Evolution (percentages) of meningococcal deduced vaccine antigen reactivity (MenDeVAR)-based prediction by 4CMenB (top) and bivalent rLP2086 vaccines (bottom) per age group and per period. Covered isolates corresponded to isolates that showed exact–match or cross-reactive for at least one antigen. Unpredictable isolates corresponded to those with insufficient data to allow prediction and non-covered isolates corresponded to isolates that are not cross-reactive to any of the vaccine antigens.
gMATS-based predicted coverage by the 4CMenB vaccine
Given the high proportion of isolates with insufficient data, we next evaluated the coverage of NmB isolates by the 4CMenB using the gMATS approach that classifies the isolates into covered, non-covered or unpredictable. When applied to the 1961 NmB isolates, gMATS predicted 1153 covered isolates, 228 non-covered isolates and 310 unpredictable isolates corresponding to an overall level of coverage of 77.4% (LL-UL 68.2–86.5%). The coverage rates did not differ significantly between the four study periods that were 85.0%, 76.3%, 74.5% and 76.7% for the 1975–1986, 1987–1998, 1999–2010 and 2011–2022 respectively (Table 2). The overall coverage was mainly by one antigen with 62.5% of the covered isolates for the whole study period and fluctuated over the four periods. The overall coverage for the COVID-19 pandemic period alone (2020–2022) was 82.3% (LL-UL 73.7–90.4%) and did not significantly differ from the overall coverage of the whole period. NHBA and fHbp with different combinations (alone or with one or two of two other antigens) contributed to the coverage for 737 isolates (63.9%) and 763 isolates (66.1%) of all covered isolates, respectively. While P1.4 antigen contributed to the coverage of 151 isolates (13.3%) but rarely alone with only 11 isolates that were covered by P1.4 alone (1%) (Fig. 6). It is worth noting that during the periods 1975–1986, 1987–1998, and 1999–2010 NHBA contributed more frequently for the coverage while fHbp contributed more to the coverage during the period 2011–2022. Additionally, PorA antigen, P1.4, also contributed more frequently to the coverage during 2011–2022 (Fig. 6).

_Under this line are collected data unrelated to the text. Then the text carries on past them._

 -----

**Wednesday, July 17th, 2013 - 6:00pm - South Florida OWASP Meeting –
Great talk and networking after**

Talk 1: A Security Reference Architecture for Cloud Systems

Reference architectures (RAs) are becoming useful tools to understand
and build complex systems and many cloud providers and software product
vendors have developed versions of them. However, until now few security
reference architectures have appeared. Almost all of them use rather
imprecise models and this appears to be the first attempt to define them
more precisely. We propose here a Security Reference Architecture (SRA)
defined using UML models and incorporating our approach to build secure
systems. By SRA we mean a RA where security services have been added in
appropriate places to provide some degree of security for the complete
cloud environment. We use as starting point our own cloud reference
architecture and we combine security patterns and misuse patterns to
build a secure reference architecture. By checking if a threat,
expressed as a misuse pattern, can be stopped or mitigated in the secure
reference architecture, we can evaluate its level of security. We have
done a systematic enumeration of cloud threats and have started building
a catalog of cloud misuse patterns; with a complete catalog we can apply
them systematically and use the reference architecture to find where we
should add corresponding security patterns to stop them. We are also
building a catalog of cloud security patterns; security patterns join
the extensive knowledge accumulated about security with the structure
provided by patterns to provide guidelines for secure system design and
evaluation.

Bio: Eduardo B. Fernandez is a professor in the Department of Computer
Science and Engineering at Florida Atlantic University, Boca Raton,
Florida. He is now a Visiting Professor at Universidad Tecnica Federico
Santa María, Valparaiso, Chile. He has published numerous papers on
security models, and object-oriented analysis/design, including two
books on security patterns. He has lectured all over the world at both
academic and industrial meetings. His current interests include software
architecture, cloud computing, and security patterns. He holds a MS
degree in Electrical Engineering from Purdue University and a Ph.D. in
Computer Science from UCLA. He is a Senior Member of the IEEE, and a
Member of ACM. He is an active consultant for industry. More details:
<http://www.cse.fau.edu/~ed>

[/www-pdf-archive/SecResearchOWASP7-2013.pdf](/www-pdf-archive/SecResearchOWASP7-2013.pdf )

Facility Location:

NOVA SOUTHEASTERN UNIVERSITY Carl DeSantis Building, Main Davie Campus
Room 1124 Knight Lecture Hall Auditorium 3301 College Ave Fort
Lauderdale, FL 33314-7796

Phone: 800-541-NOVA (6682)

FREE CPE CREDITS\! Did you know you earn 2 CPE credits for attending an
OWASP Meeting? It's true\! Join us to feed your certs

Percentages of isolates predicted to be covered by 4CMenB vaccine by genetic meningococcal antigen typing system (gMATS) by the different antigens of the vaccines with one, two or three antigens according to the four periods of the study as indicated by the grey boxes. The coverage rate for the whole period (1975–2022) is also shown (white boxes).

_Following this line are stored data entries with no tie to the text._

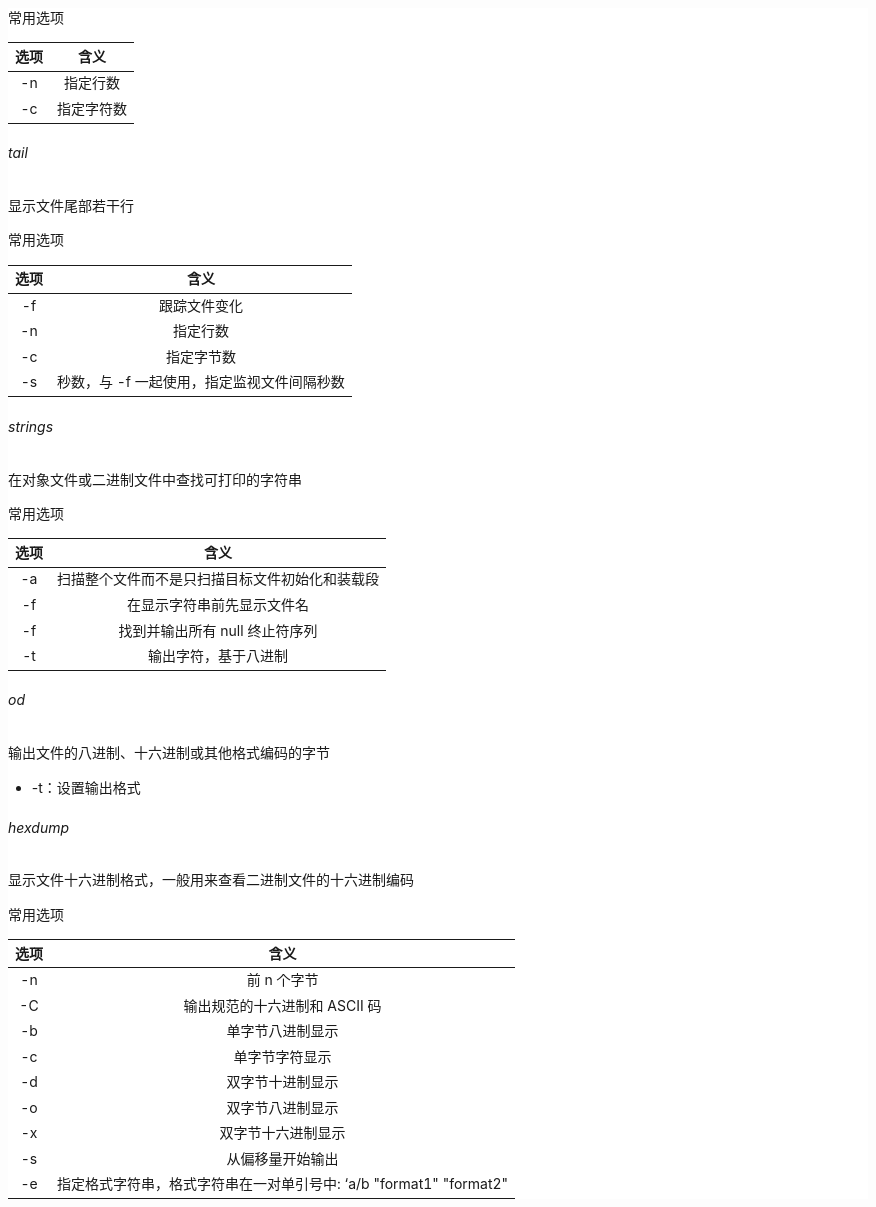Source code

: 常用选项

| 选项 |    含义    |
| :--: | :--------: |
|  -n  |  指定行数  |
|  -c  | 指定字符数 |

###### tail

显示文件尾部若干行

常用选项

| 选项 |                    含义                    |
| :--: | :----------------------------------------: |
|  -f  |                跟踪文件变化                |
|  -n  |                  指定行数                  |
|  -c  |                 指定字节数                 |
|  -s  | 秒数，与 -f 一起使用，指定监视文件间隔秒数 |

###### strings

在对象文件或二进制文件中查找可打印的字符串

常用选项

| 选项 |                      含义                      |
| :--: | :--------------------------------------------: |
|  -a  | 扫描整个文件而不是只扫描目标文件初始化和装载段 |
|  -f  |           在显示字符串前先显示文件名           |
|  -f  |         找到并输出所有 null 终止符序列         |
|  -t  |              输出字符，基于八进制              |

###### od

输出文件的八进制、十六进制或其他格式编码的字节

* -t：设置输出格式

###### hexdump

显示文件十六进制格式，一般用来查看二进制文件的十六进制编码

常用选项

| 选项 |                             含义                             |
| :--: | :----------------------------------------------------------: |
|  -n  |                         前 n 个字节                          |
|  -C  |                输出规范的十六进制和 ASCII 码                 |
|  -b  |                       单字节八进制显示                       |
|  -c  |                        单字节字符显示                        |
|  -d  |                       双字节十进制显示                       |
|  -o  |                       双字节八进制显示                       |
|  -x  |                      双字节十六进制显示                      |
|  -s  |                       从偏移量开始输出                       |
|  -e  | 指定格式字符串，格式字符串在一对单引号中: ‘a/b "format1" "format2" |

Clonal complexes-based coverage as predicted by gMATS was calculated for the hyperinvasive CC (CC8, CC11 CC32, CC41/44 and CC269) in addition to isolates belonging to the other CC and isolates that were unassigned to a known CC (UA). Higher coverage rates for isolates belonging to CC8, CC11 and CC32 were observed in comparison to isolates belonging to CC41/44, CC269, other CCs and UA (Table 2). No significant difference was observed in coverage rates between the four periods except for CC41/44 isolates that showed a higher coverage rate during the period 2011–2022 (Table 2).
Age-related distributions of gMATS-based coverage showed slightly variable rates between different age groups with no significant differences between the four periods (Table 3).